Gucci dumps 'sex sells' mantra for a blooming gender-fluid image
Fashion creative Alessandro Michele has managed to redefine the Italian luxury brand since taking over two years ago
How does your garden grow? If you're Alessandro Michele - Gucci's creative director - the answer is: ''Well, thanks - no greenfly here."
The Italian, who took over from Frida Giannini in 2015, has overseen a sales rise of 43.4% year-on-year in the first six months of 2017, far surpassing parent company Kering's expectations. Life is sweet.
Gucci is blooming. It showed at a party hosted by the design house at the launch of Zeitz MOCAA in Cape Town last weekend.

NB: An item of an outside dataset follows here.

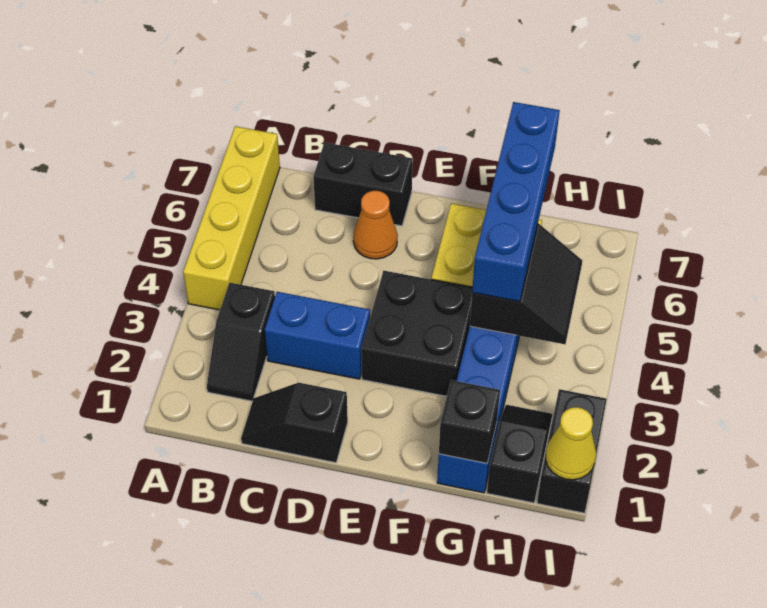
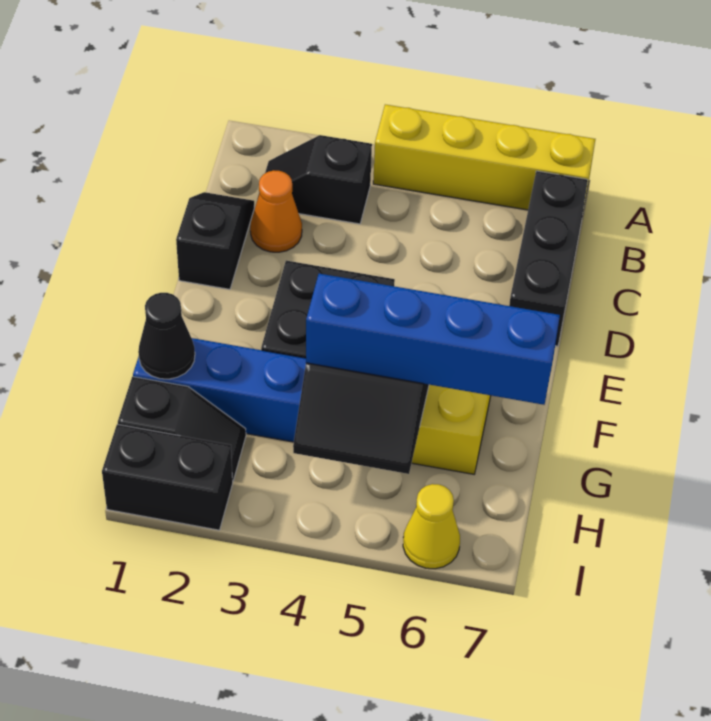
blue 1x2 brick [265,292,370,379] -> none
black 1x2 brick [313,142,413,226] -> black 1x3 brick [509,171,588,346]
orange 1x1 cone [353,191,398,259] -> orange 1x1 cone moved to [250,170,302,252]
black 1x1 brick [439,380,500,463] -> black 1x1 cone [138,293,195,379]
yellow 1x1 cone [546,407,596,480] -> yellow 1x1 cone moved to [403,484,460,569]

It saw guests including Elana Brundyn - Zeitz's director of institutional advancement and external affairs - and Emilie Gambade - Associated Media Publishing's brand director - dressed in glorious floral dresses with long sleeves and collars that were a riot of print and the envy of anyone who wasn't in one.

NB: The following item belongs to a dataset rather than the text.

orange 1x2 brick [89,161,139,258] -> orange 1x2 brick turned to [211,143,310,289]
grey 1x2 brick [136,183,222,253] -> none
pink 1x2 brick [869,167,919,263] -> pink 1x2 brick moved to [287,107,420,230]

Singer Ricky Rick was a total hit in a shiny blue floral tracksuit.
''Trees and flowers are so important," says Michele, 45. ''The idea of blooming is the idea of becoming something different."

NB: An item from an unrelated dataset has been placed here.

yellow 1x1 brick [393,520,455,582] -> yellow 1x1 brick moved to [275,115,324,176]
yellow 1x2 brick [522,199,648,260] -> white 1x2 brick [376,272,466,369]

It's impossible to overstate how radically, in the two years since he took charge, Michele has redefined what Gucci represents, particularly with respect to how much he has veered from the established Gucci narrative of ''sex sells".
Sex sells, but Michele's version is less flagrantly heterosexual.
Gender fluidity is key to his aesthetic, which is possibly why his menswear is worn by women and his womenswear by men, and also why he resonates so much with young people, who increasingly baulk at defining their own sexuality in narrow terms.
Like Yves Saint Laurent, it should be noted Gucci now generates 50% of its revenue from those born after 1980.
''Beauty is in between," Michele says.
''It's about the things that are not really clear or are not really perfect. The things that make you feel not comfortable but curious, that you want to get closer to to understand better why they're different. Why do we have to decide to be in just one place, just one shape, just one state of mind?"
The commercial pressures on him must be immense.
''I don't even think about it, you know," he says. ''I simply believe that I have to create a beautiful object. I'm obsessed with objects. That's why, in the end, the products look so beautiful."
He pauses. ''But I don't like to talk about them as products. It's something that makes creative people feel uncomfortable. I'm not against marketing - I just think it has to work in another playground. When I start to create, I think only about beauty. Afterwards is when they have to try to do the marketing."
Fashion is a very serious business. How is it that Michele appears to have so much fun?
''The idea that you're an adult but also still a child is somehow negative. I think we have to keep our inner child."